* [Extrait à lire]
* * * * * * *

"Le Vietnam utilisera des réacteurs nucléaires de troisième génération ou 3+, conçus avec un savoir-faire technique et technologique beaucoup plus avancé que ceux des réacteurs de deuxième génération qui équipent la centrale de Fukushima 1. De plus, la construction ne sera exécutée qu'une fois que les questions inhérentes à la sécurité pour l'environnement et à la vie des habitants seront réglées". C'est ce qu'a affirmé le ministre de l'Industrie et du Commerce, Vu Huy Hoàng.
D'après lui, les inquiétudes de la population sont "justifiées" car la sûreté nucléaire est liée à la sécurité humaine et environnementale, surtout pour les pays qui commencent à développer ce type d'énergie comme le Vietnam. "Le gouvernement a demandé à divers ministères et services, dont le ministère de l'Industrie et du Commerce, de suivre de près les informations sur l'évolution de l'accident de la centrale de Fukushima 1 au Japon pour disposer d'orientations de traitement appropriées en cas de problème", a-t-il rassuré.

* * * * * * *

* [Consigne]
Poursuivez le texte sur le programme nucléaire du Vietnam au-delà de sa dernière phrase.

* * * * * * *

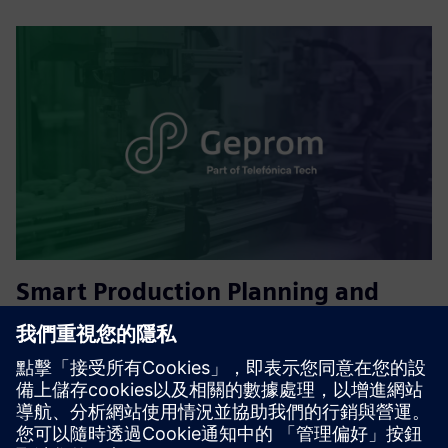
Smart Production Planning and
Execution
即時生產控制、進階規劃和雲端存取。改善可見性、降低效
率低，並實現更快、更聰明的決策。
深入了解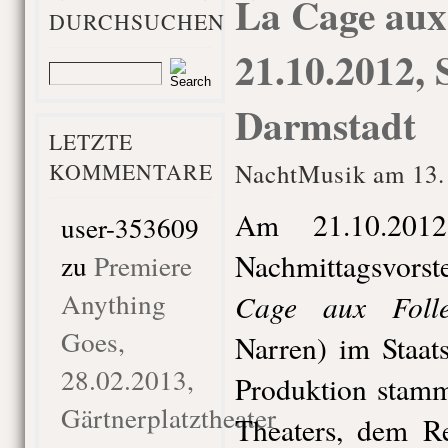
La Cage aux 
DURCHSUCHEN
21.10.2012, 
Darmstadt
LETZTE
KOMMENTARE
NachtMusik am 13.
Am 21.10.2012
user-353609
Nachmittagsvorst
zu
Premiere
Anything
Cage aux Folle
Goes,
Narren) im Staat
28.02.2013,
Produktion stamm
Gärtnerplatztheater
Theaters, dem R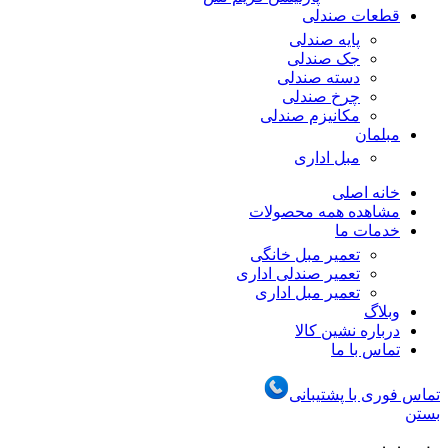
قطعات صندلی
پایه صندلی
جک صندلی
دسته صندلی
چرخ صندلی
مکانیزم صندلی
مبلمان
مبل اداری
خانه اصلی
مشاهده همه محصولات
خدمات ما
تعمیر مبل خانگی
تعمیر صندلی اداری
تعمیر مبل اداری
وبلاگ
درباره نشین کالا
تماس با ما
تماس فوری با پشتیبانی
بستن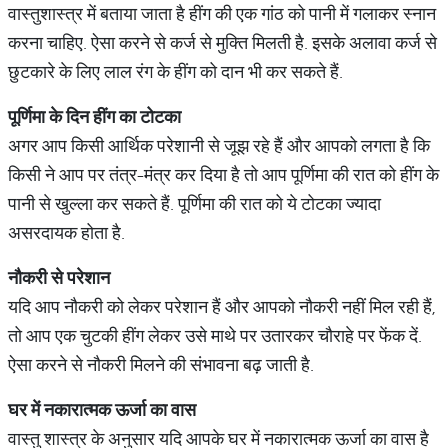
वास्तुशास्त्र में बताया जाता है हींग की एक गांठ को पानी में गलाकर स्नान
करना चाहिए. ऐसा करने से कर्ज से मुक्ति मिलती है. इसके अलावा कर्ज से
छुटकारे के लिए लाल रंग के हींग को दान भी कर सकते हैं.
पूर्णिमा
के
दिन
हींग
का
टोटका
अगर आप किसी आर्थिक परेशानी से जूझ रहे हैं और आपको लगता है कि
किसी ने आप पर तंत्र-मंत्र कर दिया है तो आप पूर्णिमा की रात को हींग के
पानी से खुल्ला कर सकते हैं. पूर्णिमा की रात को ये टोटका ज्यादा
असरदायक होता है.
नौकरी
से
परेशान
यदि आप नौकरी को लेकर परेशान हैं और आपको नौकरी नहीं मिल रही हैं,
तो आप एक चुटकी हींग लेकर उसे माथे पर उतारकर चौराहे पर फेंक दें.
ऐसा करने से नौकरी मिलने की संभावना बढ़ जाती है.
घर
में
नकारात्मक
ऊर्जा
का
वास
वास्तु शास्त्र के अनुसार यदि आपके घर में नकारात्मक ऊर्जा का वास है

* * * * * * *

* [Résultat]
En réalité, les réacteurs incriminés dans l'accident de la centrale nucléaire de Fukushima 1 (au début de la génération 2) avaient été conçus pour résister à un séisme de magnitude 7 sur l'échelle ouverte de Richter. Le séisme du 11 mars, de magnitude 9, a entraîné l'arrêt automatique des réacteurs en service, procédure normale dans ce cas-là. Mais le tsunami qui a déferlé ensuite a fortement endommagé les groupes électrogènes de secours qui sont tombés en panne, ce qui a causé l'arrêt du système de refroidissement des réacteurs nucléaires et de celui des piscines d'entreposage des barres de combustible. "Le défaut du système de refroidissement de la centrale de Fukushima 1 est son fonctionnement selon le principe de sécurité active (+active safety features+), recourant aux groupes diesel de secours en cas d'urgence", a expliqué Vuong Huu Tân, directeur de l'Institut de l'énergie atomique du Vietnam (VAEC).
La technique des centrales nucléaires de troisième génération a été perfectionnée, équipées uniquement de dispositifs de sûreté passifs qui fonctionnent en cas de panne, sans recourir à aucune pompe, ni soupapes actionnées par un moteur. "Cette conception a permis d'économiser un tiers des matériaux de construction et de multiplier par 1.000 le coefficient de sécurité par rapport à celui des centrales nucléaires de deuxième génération", a informé M. Tân.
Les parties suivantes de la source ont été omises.